Пальцы — цап, скорлупки — цок, куда как весело! А Валя — в полушаге, мина под платком, и часы пущены: тик-так, тик...

Лида нырнула под состав, словно бы ищет кого, под другой, третий. Валя — следом. Часовой равнодушно сощурил глаз, потопал в сторону. Рука — из-под платка плоскую баночку, тик-так, тик-так, баночку — плашмя — к пузатому боку...

Валентина Реутова:

— Только мы отошли от станции, слышим взрыв. Немцы стрельбу подняли, железная дорога на четыре часа вышла из строя.

А кольцо сжималось. Немцы следили буквально за каждым шагом семьи Демеш. Не трогали мать лишь потому, что надеялись: не выдержит старшая дочь, хоть когда-нибудь да заглянет в родной дом, капкан и захлопнется.

Ольге в самом деле предстояло идти в Оршу. Нужно было взорвать только что прибывший эшелон. При Ольге была записка для матери одной из девушек-партизанок, тоже разведчицы.

Ольга выполнила задание — эшелон взлетел на воздух, однако записку отнести не смогла: наступал комендантский час. Условленным способом Оля передала записку младшей сестре, а сама вернулась в отряд.

Есть несколько версий, объясняющих причину провала Лиды. Одни партизаны говорят, что сработал провокатор. Что, мол, и записка, и предполагавшаяся встреча сестер — дело их рук. Что Ольге, мол, удалось уйти, и тогда решили достать ее через Лиду. Объясняют еще и так: возьмем Лиду — подаст знак Ольга. И совсем простое: после взрыва эшелона гитлеровцы озверели вконец, и Лида попала под горячую руку. Сегодня невозможно дать точный ответ.
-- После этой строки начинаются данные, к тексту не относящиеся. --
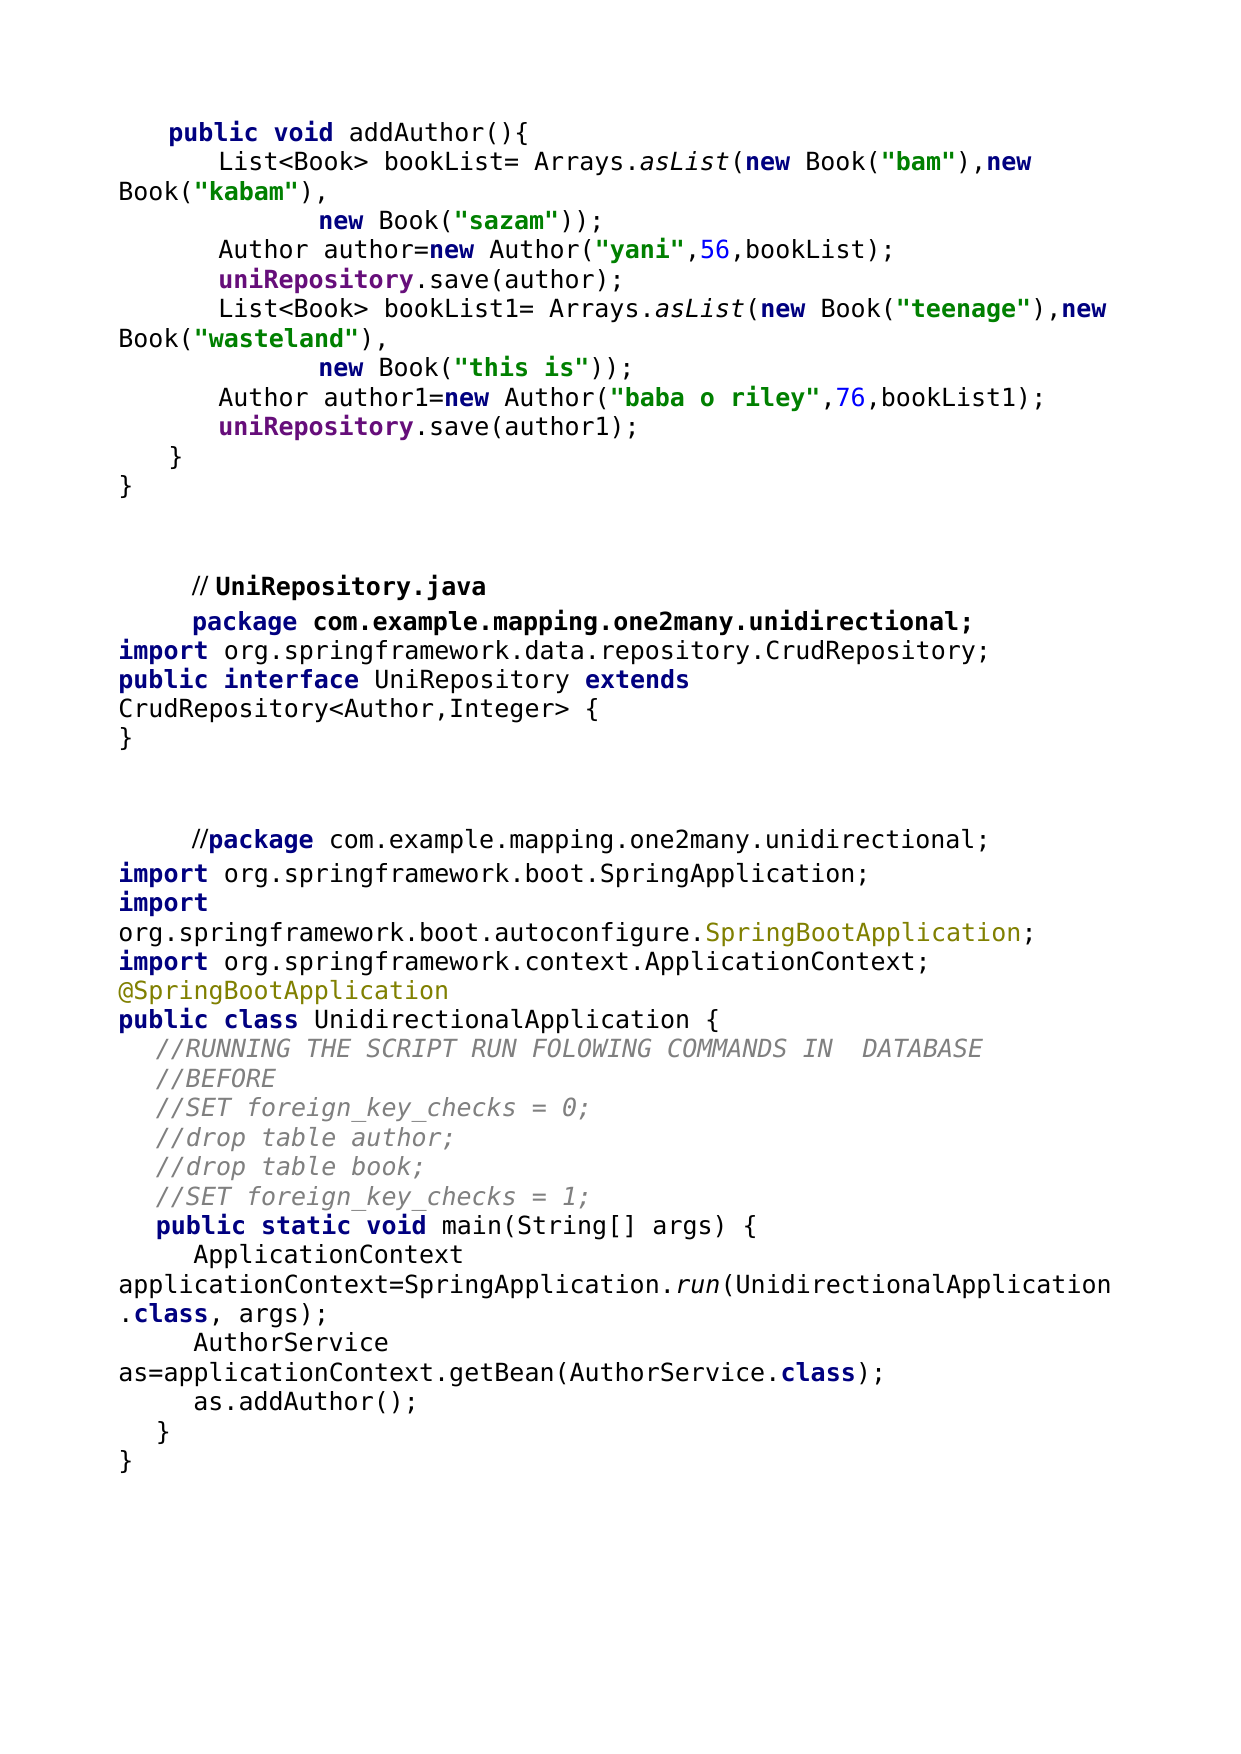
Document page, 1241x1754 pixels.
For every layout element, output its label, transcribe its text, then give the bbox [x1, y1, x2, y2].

text List<Book> bookList= Arrays.asList(new Book("bam"),new Book("kabam"), [118, 148, 1122, 206]
text ApplicationContext applicationContext=SpringApplication.run(UnidirectionalApplication.class, args); [118, 1241, 1122, 1328]
list package com.example.mapping.one2many.unidirectional; [162, 607, 1122, 636]
text //SET foreign_key_checks = 0; [118, 1093, 1122, 1123]
text new Book("this is")); [118, 353, 1122, 383]
text public class UnidirectionalApplication { [118, 1005, 1122, 1034]
text as.addAuthor(); [118, 1387, 1122, 1417]
text } [118, 724, 1122, 753]
text } [118, 1417, 1122, 1446]
text uniRepository.save(author); [118, 265, 1122, 295]
text //drop table book; [118, 1152, 1122, 1182]
text public void addAuthor(){ [118, 118, 1122, 148]
text @SpringBootApplication [118, 976, 1122, 1005]
text Author author=new Author("yani",56,bookList); [118, 236, 1122, 265]
list //package com.example.mapping.one2many.unidirectional; [162, 821, 1122, 854]
text import org.springframework.boot.autoconfigure.SpringBootApplication; [118, 888, 1122, 947]
text Author author1=new Author("baba o riley",76,bookList1); [118, 383, 1122, 412]
text } [118, 442, 1122, 471]
text } [118, 1446, 1122, 1475]
text new Book("sazam")); [118, 206, 1122, 236]
text uniRepository.save(author1); [118, 412, 1122, 442]
text //drop table author; [118, 1123, 1122, 1152]
text public interface UniRepository extends CrudRepository<Author,Integer> { [118, 665, 1122, 724]
text import org.springframework.boot.SpringApplication; [118, 859, 1122, 888]
text public static void main(String[] args) { [118, 1211, 1122, 1241]
text //BEFORE [118, 1064, 1122, 1093]
text import org.springframework.data.repository.CrudRepository; [118, 636, 1122, 665]
text List<Book> bookList1= Arrays.asList(new Book("teenage"),new Book("wasteland"), [118, 295, 1122, 353]
text AuthorService as=applicationContext.getBean(AuthorService.class); [118, 1328, 1122, 1387]
text import org.springframework.context.ApplicationContext; [118, 947, 1122, 976]
text } [118, 471, 1122, 500]
text //SET foreign_key_checks = 1; [118, 1182, 1122, 1211]
list // UniRepository.java [162, 568, 1122, 602]
text //RUNNING THE SCRIPT RUN FOLOWING COMMANDS IN DATABASE [118, 1034, 1122, 1064]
...Чьи-то сильные руки рванулись из-за забора, схватили за плечи, грубая ладонь закрыла рот, запрокинула голову так, что хрустнули шейные позвонки. Гестапо! А за углом уже фырчал мотором автомобиль, и лишь испуганные глаза соседей видели сквозь узкие щели ставень, как крохотное тельце с заломленными руками черные мундиры втолкнули в ту машину, как хлопнула дверь и горько зашелестело от дома к дому: «Лиду... Лиду Демеш забрали...»

Вспоминает Борис:

— Нам сказала об этом соседка, подруга мамы. Я услышал, как она сказала: «Беги, Франя, забирай Бориса и беги, они вот-вот придут сюда». Мама схватила меня за руку, мы заскочили в сарай, где она стала быстро разбрасывать кирпичи, вытащила что-то плоское, завернутое в тряпку, сунула сверток за пазуху, посмотрела на старую, ржавую кровать, и где огородами, где оврагами мы выбрались за город. Когда мы вышли в жатую рожь, из лесу раздалась автоматная очередь. Мать толкнула меня и грудью упала на меня. Мы пролежали до темноты...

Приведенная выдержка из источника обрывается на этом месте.